Я уже решил, что она и не придет, та минута потрясения, ради которой мы ходим в театр, которую ждем как праздника, правда, она так же и редка, как большие праздники, но она и есть высочайшее его выражение. Однако она явилась, эта минута счастья, наслаждения искусством великого художника, минута, когда даже сценическое горе доставляет нам щемящую душу радость…

Маленький, бледный Гамлет, заколов Полония, стоит перед матерью и, кланяясь ей, произносит:

— Gu-ute Nacht, Mutter!..

Казалось, что ты пьешь отраву этих слов, полных издевательства над королем, презрения к матери и радости начавшего мстить Гамлета. В словах он как будто бы заносил руку для удара:

— Gu-ute, — растягивал он фразу и резко ударял: — Nacht… Mutter!

Таким в эту ночь я и видел его во сне, кланяющимся и торжествующим:

— Gu-ute Nacht, Mutter!..

Я смотрел спектакль «Привидения» Ибсена.
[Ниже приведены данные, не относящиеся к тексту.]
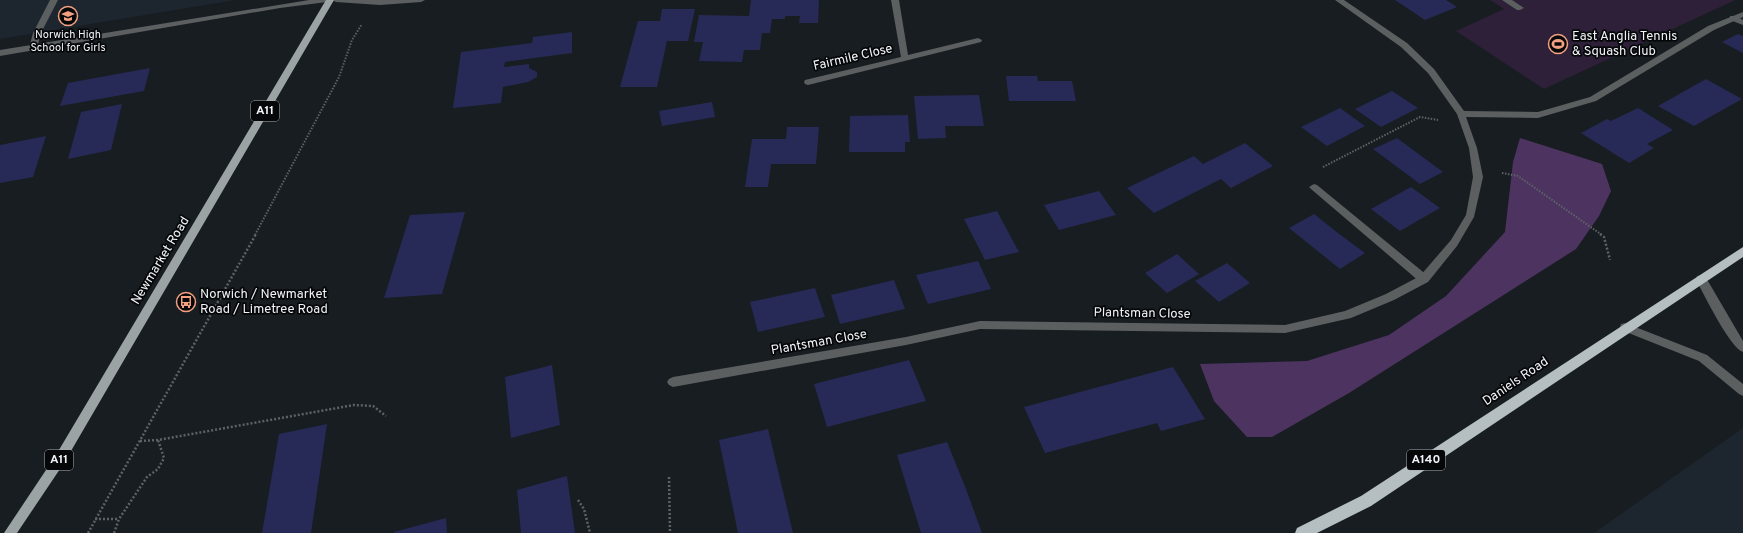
<svg xmlns="http://www.w3.org/2000/svg" width="1743" height="533" font-family="Overpass,sans-serif">
<style>
.built{fill:#1d262f}
.green{fill:#2d2038}
.forest{fill:#4d3460}
.building{fill:#272a56}
.lines{fill:none;stroke-linecap:round;stroke-linejoin:round}
.path-far1{stroke:#5e6266;stroke-width:2;stroke-dasharray:1.5 1.5;stroke-linecap:butt}
.path{stroke:#5e6266;stroke-width:2.5;stroke-dasharray:2 2;stroke-linecap:butt}
.lane{fill:#5b5f60;fill-rule:evenodd}
.street{fill:#5b5f60;fill-rule:evenodd}
.primary{fill:#9ba3a5;fill-rule:evenodd}
.highway{fill:#b5bec1;fill-rule:evenodd}
.labels{text-anchor:middle;dominant-baseline:central;stroke-width:3.5;stroke-linejoin:round;paint-order:stroke}
.far-poi-label{font-size:11px;fill:#f1f4f7;stroke:#050709}
.shield{fill:#050709;stroke:#aaadb0;stroke-width:1}
.shield-label{font-size:12px;font-weight:bold;fill:#f1f4f7}
.poi-label{font-size:13px;fill:#f1f4f7;stroke:#050709;text-anchor:start}
.street-label{font-size:13px;fill:#f1f4f7;stroke:#050709}
</style>
<rect width="100%" height="100%" fill="#181d21"/>
<path class="built" d="M0 0H235L0 39Z
M1743 428V533H1594Z"/>
<path class="green" d="M1490 0H1735L1544 89 1456 31 1504 9Z"/>
<path class="forest" d="M1520 138 1602 164 1611 191 1599 216 1576 249 1349 393 1272 437H1247L1214 401 1200 364 1307 361 1389 335 1446 296 1505 232 1513 162Z"/>
<path class="building" d="M751 0H819L818 23H799L800 16H785V19H772L770 33H762L760 50H744L742 62 699 61 703 42H694L699 15 749 16Z
M1395 0H1446L1457 7 1425 20Z
M662 9H695L688 41H667L657 87H620L638 21H660Z
M572 32V53L505 62 504 67 529 64V68L537 72V77L528 82 503 87 501 103 453 108 461 52 532 43 533 37Z
M1738 34 1743 36V53L1722 42Z
M150 68 144 91 60 106 68 83Z
M1006 76H1037L1038 81H1072L1076 101H1009Z
M1706 79 1742 99 1694 126 1658 106Z
M1392 91 1418 108 1381 127 1355 109Z
M979 95 984 126H945L946 138 918 139 914 96Z
M712 102 715 117 662 126 659 111Z
M122 104 111 150 68 159 81 112Z
M1340 108 1365 126 1327 146 1301 127Z
M1638 108 1673 130 1647 144 1654 148 1629 163 1581 133 1607 119 1611 121Z
M908 115 910 142H905V152H849L850 116Z
M787 127H819L816 164H771L768 187H745L752 139H786Z
M46 136 33 177 0 183V145Z
M1397 138 1443 172 1420 184 1373 149Z
M1245 143 1273 166 1231 188 1221 179 1154 213 1127 188 1194 156 1203 164Z
M1411 187 1440 208 1400 231 1371 209Z
M1099 191 1116 215 1059 230 1044 205Z
M997 211 1019 252 985 260 964 219Z
M465 212 442 294 384 298 410 215Z
M1314 214 1338 233 1365 253 1340 269 1289 228Z
M1177 254 1199 274 1167 293 1145 273Z
M978 261 991 289 928 304 916 275Z
M1227 263 1250 283 1219 302 1195 281Z
M894 280 905 309 840 324 831 295Z
M815 288 825 317 758 332 750 302Z
M909 360 926 401 827 427 814 384Z
M552 365 560 425 511 438 505 377Z
M1173 367 1205 419 1161 431 1157 423 1045 453 1024 407Z
M327 424 311 533H262L279 434Z
M768 429 793 533H738L719 440Z
M947 442 966 489 982 533H921L897 455Z
M567 476 575 533H521L517 490Z
M446 518 447 533H394V532Z"/>
<g class="lines">
<path class="path-far1" d="M1323 167 1420 117 1438 120
M1502 173 1518 176 1602 235
M255 235 339 77 352 40 362 24"/>
<path class="path" d="M1600 234 1604 237 1610 260
M140 441 158 440 354 405 373 406 386 416
M669 477 670 533
M578 500 584 509 590 533
M95 519H119
M88 533 256 234
M114 533 119 519 147 477 158 469 164 458 158 440"/>
<path class="lane" d="M50 0H58L41 33 37 48 36 50H30L29 48 33 33Z
M1502 0H1512L1524 8 1520 10H1517Z
M1730 16H1736L1743 20V25L1730 20Z
M1314 184 1317 185 1428 276 1429 279 1428 282H1420L1311 189 1309 187Z
M1701 275 1705 276 1743 341V352C1730 348 1705 296 1697 282L1696 279 1697 276Z
M1625 323 1707 355 1743 384V396L1739 394 1699 361 1621 330 1620 327 1621 324Z"/>
<path class="street" d="M309 0H331L327 2 280 8 0 56V50Z
M332 0H425L421 2 380 5 336 2Z
M891 0H899L908 55 978 38 982 40 981 42 808 85 805 84 804 82 805 80 901 57Z
M1335 0H1344L1407 43 1434 69 1464 111 1538 112 1590 97 1708 26 1743 12V17L1714 30 1596 101 1538 118 1466 117 1477 148 1483 177 1474 217 1457 246 1428 282 1394 300 1351 318 1285 333 980 329 906 345 673 387 669 385 667 382 669 379 673 377 906 337 980 321 1285 325 1345 311 1386 294 1420 276 1451 240 1466 215 1473 177 1469 148 1457 114 1428 73 1401 47Z"/>
<path class="primary" d="M326 0H334L64 463 17 533H4L56 455Z"/>
<path class="highway" d="M1743 247V257L1371 506 1317 533H1295L1297 528 1361 496Z"/>
</g>
<defs>
<g id="school-ring" transform="scale(1)"><circle r="9.5" fill="#050709" stroke="#f2a07f" stroke-width="1.5"/><path d="M0-5L7-2L0 1L-7-2ZM-4 1L0 2.5L4 1V4Q0 6-4 4Z" fill="#f2a07f"/></g>
<g id="stadium-ring" transform="scale(1)"><circle r="9.5" fill="#050709" stroke="#f2a07f" stroke-width="1.5"/><path d="M0-5a6.5 5 0 1 0 0 10a6.5 5 0 1 0 0-10ZM-3.5-1.8h7v3.6h-7Z" fill="#f2a07f"/></g>
<g id="bus-ring" transform="scale(1)"><circle r="9.5" fill="#050709" stroke="#f2a07f" stroke-width="1.5"/><path d="M-5-6H5V4H4V6H2V4H-2V6H-4V4H-5ZM-3.5-4V0h7V-4ZM-3.5 1.2v1.5H-2V1.2ZM2 1.2v1.5H3.5V1.2Z" fill="#f2a07f"/></g>
</defs>
<g fill-rule="evenodd">
<use href="#school-ring" x="68" y="16"/>
<use href="#stadium-ring" x="1558" y="44"/>
<use href="#bus-ring" x="186" y="302"/>
</g>
<g class="labels">
<g class="far-poi-label">
<text x="68" y="35">Norwich High<tspan x="68" dy="13">School for Girls</tspan></text>
</g>
<g class="shield">
<rect x="251" y="101" width="28" height="20" rx="3"/>
<rect x="45" y="450" width="28" height="20" rx="3"/>
<rect x="1407" y="450" width="38" height="20" rx="3"/>
</g>
<g class="shield-label">
<text x="265" y="111">A11</text>
<text x="59" y="460">A11</text>
<text x="1426" y="460">A140</text>
</g>
<g class="poi-label">
<text x="1572" y="37">East Anglia Tennis<tspan x="1572" dy="15">&amp; Squash Club</tspan></text>
<text x="200" y="295">Norwich / Newmarket<tspan x="200" dy="15">Road / Limetree Road</tspan></text>
</g>
<g class="street-label">
<text transform="translate(853 58) rotate(-13)">Fairmile Close</text>
<text transform="translate(161 261) rotate(-59)">Newmarket Road</text>
<text transform="translate(1142 314) rotate(1)">Plantsman Close</text>
<text transform="translate(819 343) rotate(-10)">Plantsman Close</text>
<text transform="translate(1516 382) rotate(-34)">Daniels Road</text>
</g>
</g>
</svg>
В главной роли тот же Моисси. Актер, который в каждой пьесе играл один и тот же образ — самого себя. И с полным правом и основанием, потому что все, что он показывал и рассказывал о себе в спектаклях, было всегда умно, глубоко и человечно. Кроме того, это всегда было облечено в форму точную и блестящую. Актер одного образа, он и Освальда играл, как Гамлета. Та же обреченность, то же чередование решительности и пассивности, взлетов и уныния.

Но вот на сцене что-то случилось. Еще один удар болезни! Актер не вскрикнул, не застонал, но вдруг его Освальд потерял способность управлять своими движениями. Его путь по комнате странно изгибается, он прикасается к круглому столу и начинает бессмысленно кружить вокруг него, не в силах оторваться и прекратить свое кружение. Потом он начинает постепенно деревенеть. Его усаживают в кресло.

Восходит солнце. Он видит его почти остекленевшими глазами и, с трудом ворочая языком, тупо бормочет:

— Sonne… Sonne…

Но вот угасает и этот проблеск жизни, и мы в последний раз слышим косноязычное «Соне…».

По-моему, это был высочайший взлет артистического умения.

Об Орленеве я слышал много рассказов людей, видевших его в самой глухой провинции. Он забирался в забытые уголки России и играл чуть ли не в амбарах. Актер громадного обаяния и подкупающей простоты, он заставлял зрителей рыдать над своим царем Федором и неудержимо смеяться над мальчишкой-сапожником из пустенького водевиля.

Видел я Орленева уже в конце его жизни, в той же ибсеновской пьесе. Толстеющий человек с брюшком, на высоких каблуках, в бархатной куртке, с длинной фарфоровой трубкой в руке. И в первые минуты я был разочарован: по сцене ходил благополучный немецкий бюргер.